In his Magistrates Court claim, the appellant claimed damages, apparently equivalent to what he paid in costs to the respondent and to Mr M's legal representatives. In addition, he sought an order,' … to allow the claimant adequate legal representation in order to re‑establish his publishing rights in accordance with the "Deformation Act".'
The magistrate correctly identified the real matter in issue in the proceedings before him, which was 'What was the work that Mr Hammond was employed to do?' In determining that question, he was faced with two diametrically opposed versions of events. The case before the magistrate turned on that factual issue.
The difficulty confronting the appellant in challenging the magistrate's decision is that the appellant effectively fell at the first hurdle. The learned magistrate found that the appellant was not a credible witness. He did not believe the appellant. The learned magistrate accepted the evidence of Mr Hammond as to the substance of his retainer and the instructions that he was given and he rejected the evidence of the appellant.
The magistrate provided sensible and coherent reasons for reaching the findings on credibility that he did. Included among those is the fact that contemporaneous documents in evidence at the trial supported Mr Hammond's version of events. Inconsistencies in the appellant's evidence, both internally in what he told the magistrate, and between his testimony in the Magistrates Court and contemporaneous records, led the magistrate to the opposite conclusion about the appellant's evidence. Those inconsistencies include statements in writing by the appellant to the respondent that he would not publish his book, and that he had made a 'commercial decision' not to do so.
The contemporaneous records that went into evidence at trial show that the appellant gave unequivocal instructions that he did not want to, and would not publish his book, and would give the court an undertaking to that effect:
•On 16 July 2013 following a meeting between the appellant and John Hammond, the appellant sent an email to Mr Hammond that included the following,
Hi John, I confirm that I have made a commercial decision not to publish my book, can we complete the following.
1.A deed of separation in other words Bennett cannot come after me at any time in the future.
2.If Bennett requests costs you tax them as the final payment, must be reasonable at the ruling rate of $425 an hour …
•That same day the respondent sent the plaintiff a draft letter that it was proposed be sent to Bennett & Co. The draft included statements to the effect that it was unnecessary for Bennett & Co to seek an interlocutory injunction against the appellant to restrain the publication of 'Crimes Against Justice' and that the appellant would agree to refrain from publishing the manuscript 'during the life of your client' and execute an undertaking to that effect.

+++++

§ **USING THE INFORMATION**:
[1] Please format the stretch of the rows from the line that contains "What is the label" through the line that contains "Residential" as a numbered list, leaving out blank lines and pictures.
[2] Resume the judgment about the appellant's book from its last sentence.

+++++

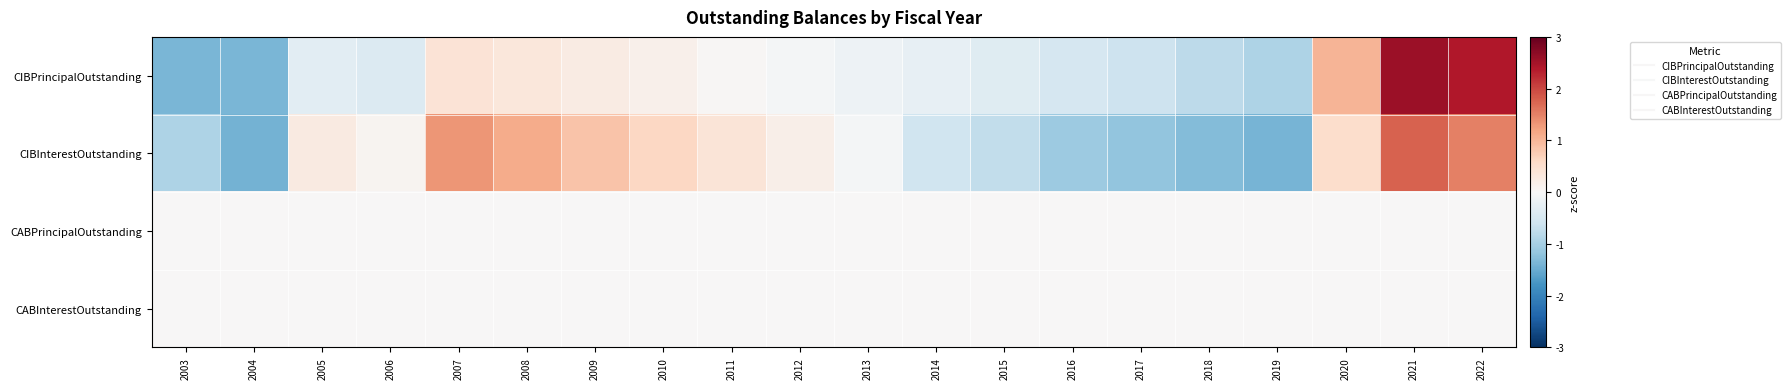

What is the difference between the highest and lowest values at 2013?

0.2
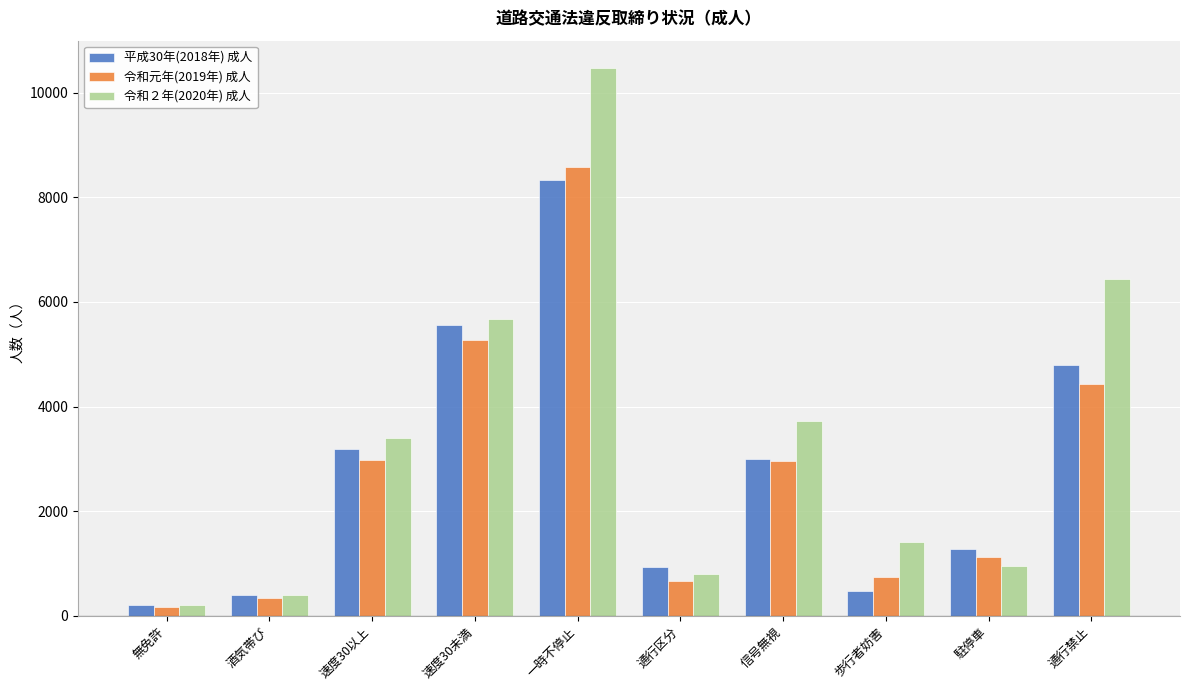

What is the label of the 7th bar from the left?

信号無視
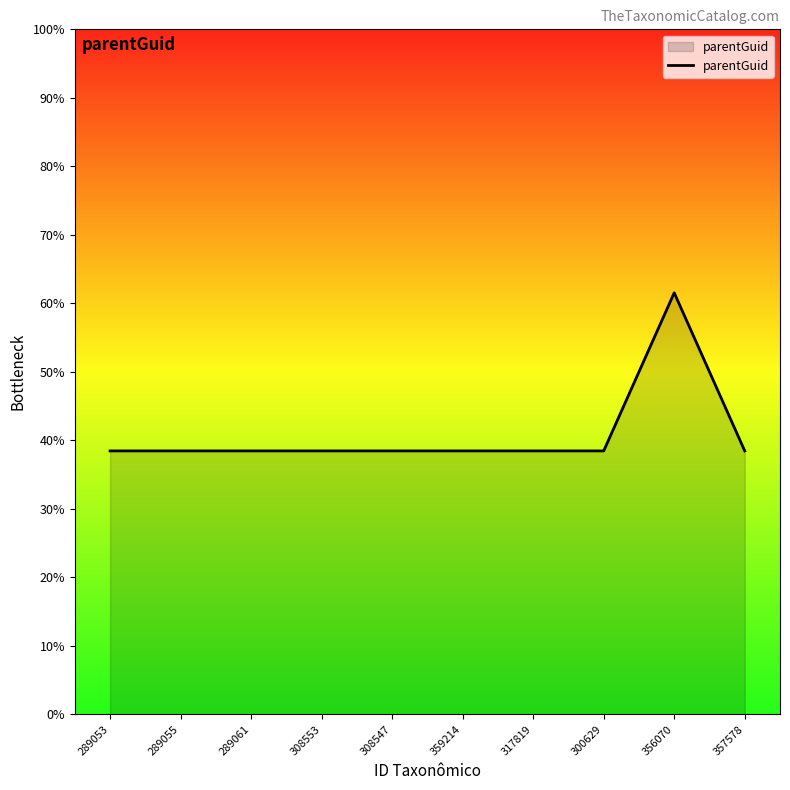

Which has a higher value, 289053 or 308547?

289053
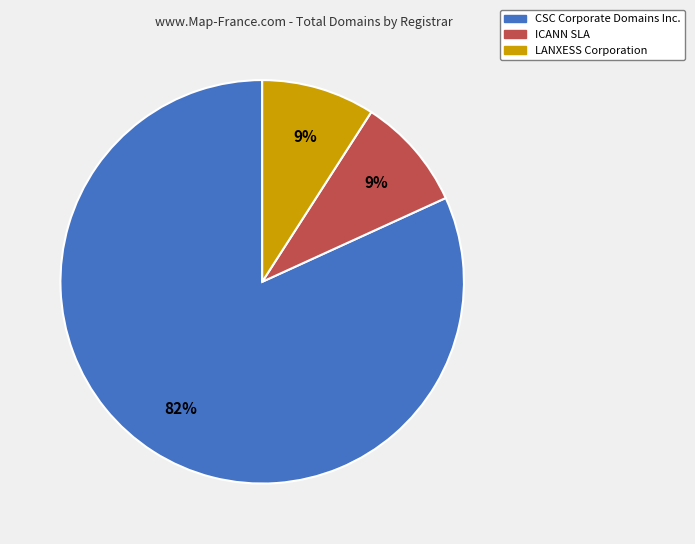

Do LANXESS Corporation and CSC Corporate Domains Inc. together represent more than half of the pie?

Yes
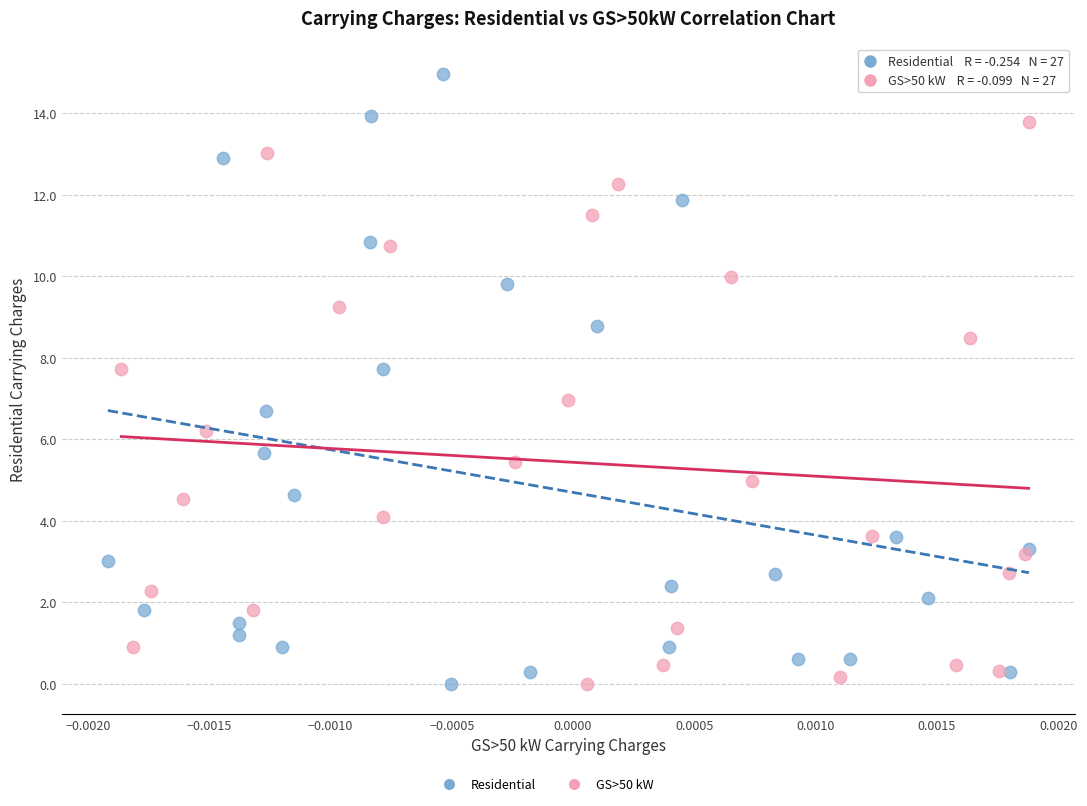

Which series has the widest spread of Y values?

Residential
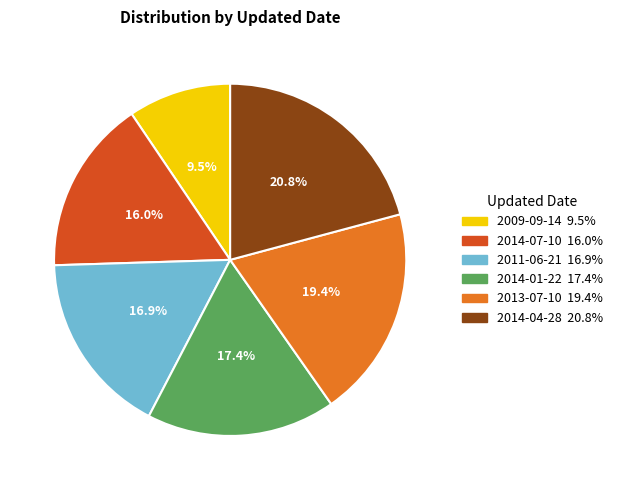

To the nearest percent, what is the difference between the 2013-07-10 and 2014-04-28 slice percentages?

1%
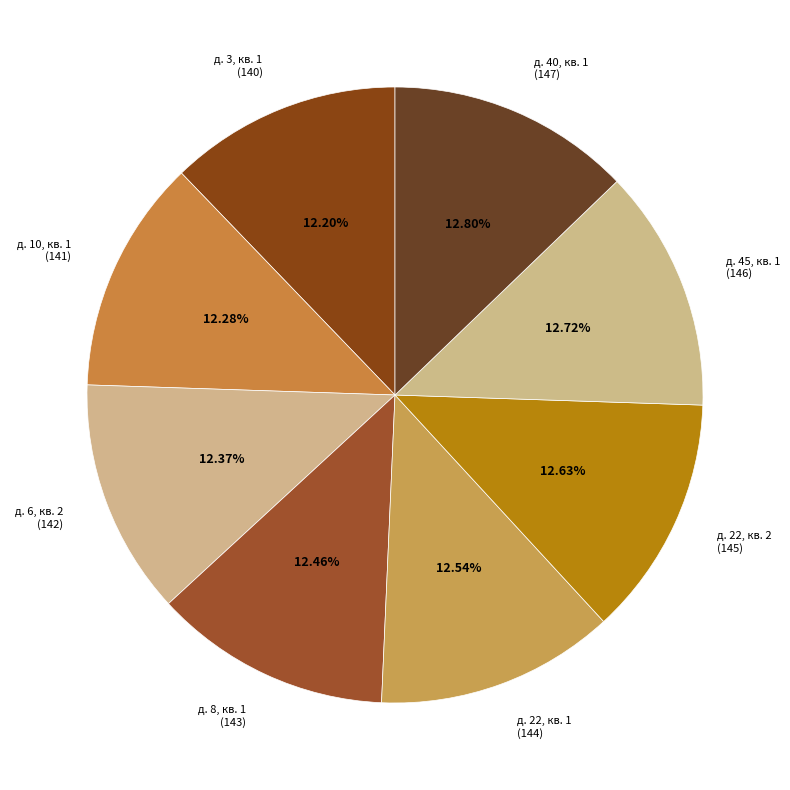

Is the sum of д. 22, кв. 2 (145) and д. 8, кв. 1 (143) greater than half?

No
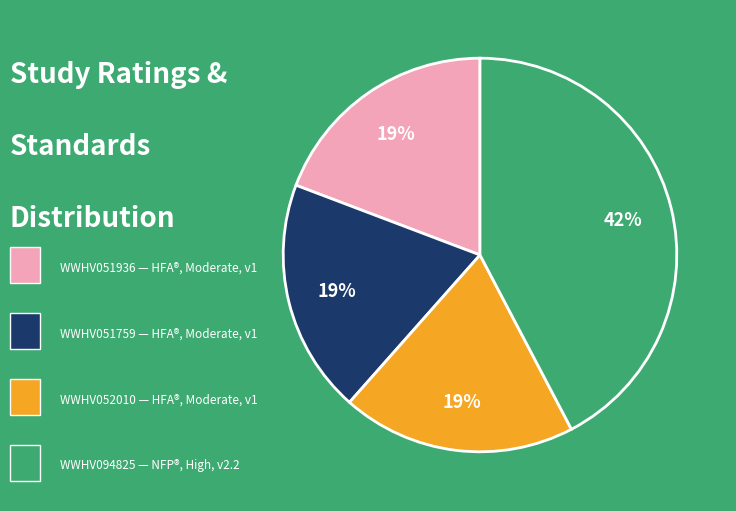

Does any single category account for the majority?

No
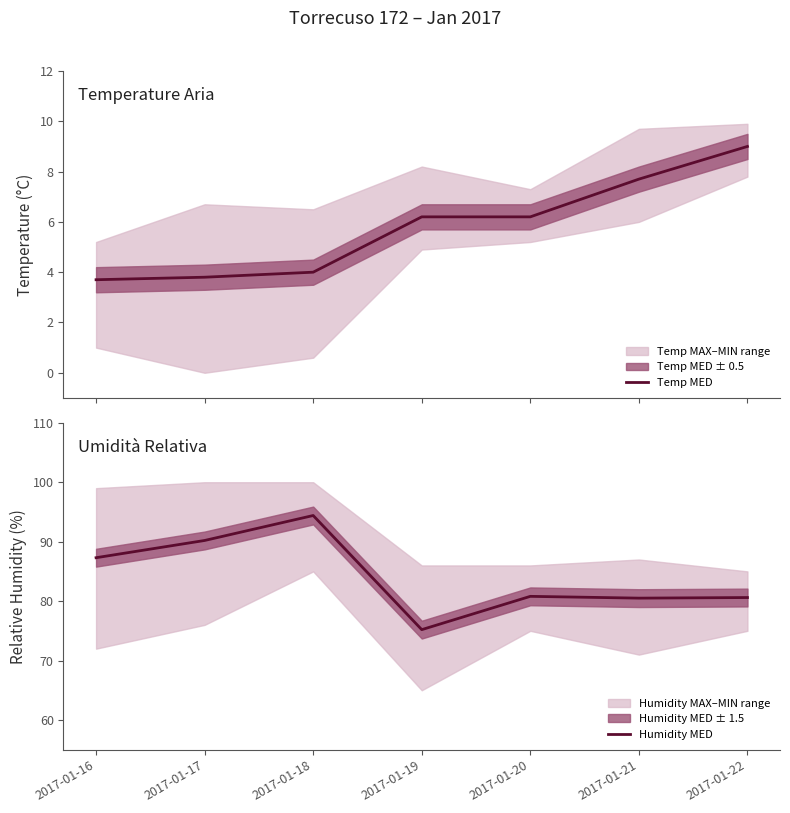

Reading left to right, transcribe all the data shown in this chart.

Temp MED: 2017-01-16=3.7	2017-01-17=3.8	2017-01-18=4.0	2017-01-19=6.2	2017-01-20=6.2	2017-01-21=7.7	2017-01-22=9.0
Humidity MED: 2017-01-16=87.3	2017-01-17=90.2	2017-01-18=94.4	2017-01-19=75.2	2017-01-20=80.8	2017-01-21=80.5	2017-01-22=80.6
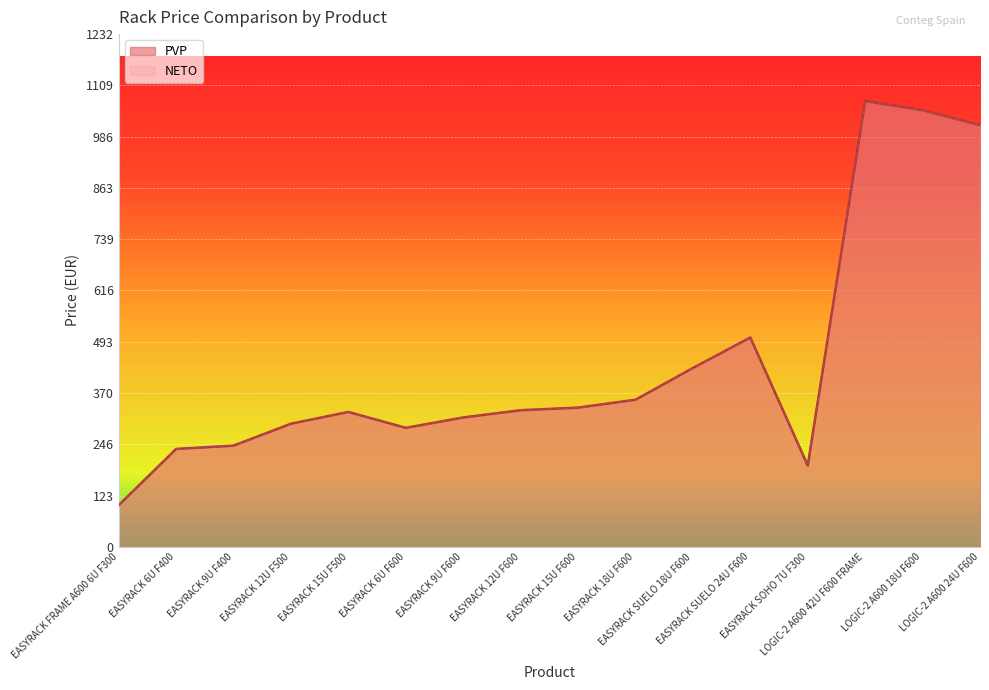

True or false: PVP and NETO intersect in this chart.

False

+++++

§ **RESPONSES TO THE TASKS**:
[1]
1. What is the label of the 7th bar from the left?
2. 信号無視
3. Which has a higher value, 289053 or 308547?
4. 289053
5. Do LANXESS Corporation and CSC Corporate Domains Inc. together represent more than half of the pie?
6. Yes
7. Which series has the widest spread of Y values?
8. Residential

[2]
•On the same day the appellant responded to the draft, saying to the respondent, 'thanks, please send it'.
•After that letter was sent to Bennett & Co, there were discussions between the parties, and between the appellant and the respondent, about the exact form of the undertaking, in particular whether it was going to be limited to either party's lifetime, and the reasonableness of indemnity costs claimed by Bennett & Co. Mr Hammond made a note of a meeting with the appellant on 23 July 2013 which records among other things this, '- not interested in publishing the book - don't fight it - give undertaking … costs be taxed'.
•Following the meeting on 23 July, the appellant sent an email to the respondent in these terms, 'thanks John, confirming that I agree not to publish the book and I agree to pay his taxed costs'.
•The documents show that there were some quibbles by the appellant where he seems to be trying to hedge his position. One such email was sent by the appellant on 2 August 2013. In that email the appellant said:
thanks John, if you could bear in mind that I want to leave the door open, in other words to have the option to have the book legally edited, or change names etc. in the event I should decide to publish. I am of the view that Bennett has sued the wrong identity and in essence I cannot defend an united [sic] manuscript as all I can claim is that it is based on truth.
•Mr Hammond responded the same day in terms that could leave no doubt:
Hi Philip
The settlement we are working to does not leave the door open.
You would have to rewrite the manuscript and present it again to Mr M if you propose to name him.
I do not agree (with respect) that the wrong entity has been sued!
•On 7 August 2013 the parties again appeared before Justice Kenneth Martin. The appellant was present in court. Prior to the hearing, both sides had filed competing proposed orders, with proposed undertakings. As it might be expected, the plaintiff's language was in somewhat broader terms than the defendant's. After a brief discussion, Mr Hammond conceded that the words sought by the plaintiff ('or words similar thereto') should be added to the permanent undertaking. The issue of costs was then argued and on that point Mr Hammond prevailed. Indemnity costs were not ordered.
•The orders made by Justice Martin on 7 August 2013 included,
the court will receive the present undertaking of the defendant, whether by himself, his officers, servants, agents or otherwise refrain from publishing to any person the document or book entitled 'Crimes Against Justice', a draft copy of which was provided to the plaintiff under cover of the defendant's letter of 25 June 2013, or words similar thereto, which publication is of and concerning the plaintiff. (A signed copy of this undertaking by the defendant to be provided and placed on the court file.)
•On 9 August 2013 there was a curious letter from the appellant to Mr Hammond. The subject matter of it was 'terms of settlement'. The appellant wrote:
Hi John, I confirm the following that the statement I sign and enter into the court must contain the following.
1.That I will not extinguish any of my rights under the DefamationAct 2005 and especially s 10 sub (a) and sub (b) and this will confirm my understanding of my personal undertaking to the court.
2.I will pay Bennett's taxed legal costs and I will not fund any further negotiations in any manner whatsoever and especially in any further efforts in order to save money.
3.It was my view that the judge was cautioning you in relinquishing my legal rights under the 'Act' and therefore appropriately requested my written consent.
4.A method of settling this matter was agreed in your office and it was in accordance with Bennett's written request of the 2 July 2013.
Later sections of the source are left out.